[Dataset entries]
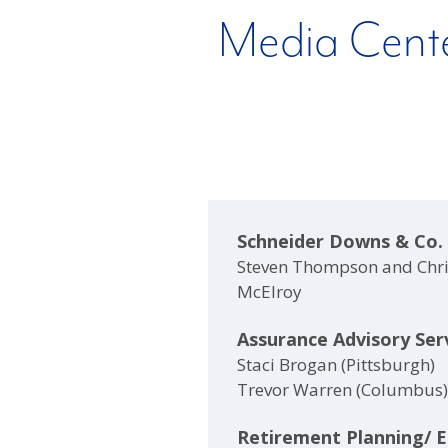
Media Cent
Schneider Downs & Co.
Steven Thompson and Chr
McElroy
Assurance Advisory Ser
Staci Brogan (Pittsburgh)
Trevor Warren (Columbus)
Retirement Planning/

_About this exercise_. Your reply should be the entries copied exactly, with all images omitted.

_Reply_.
Media Cent
Schneider Downs & Co.
Steven Thompson and Chr
McElroy
Assurance Advisory Ser
Staci Brogan (Pittsburgh)
Trevor Warren (Columbus)
Retirement Planning/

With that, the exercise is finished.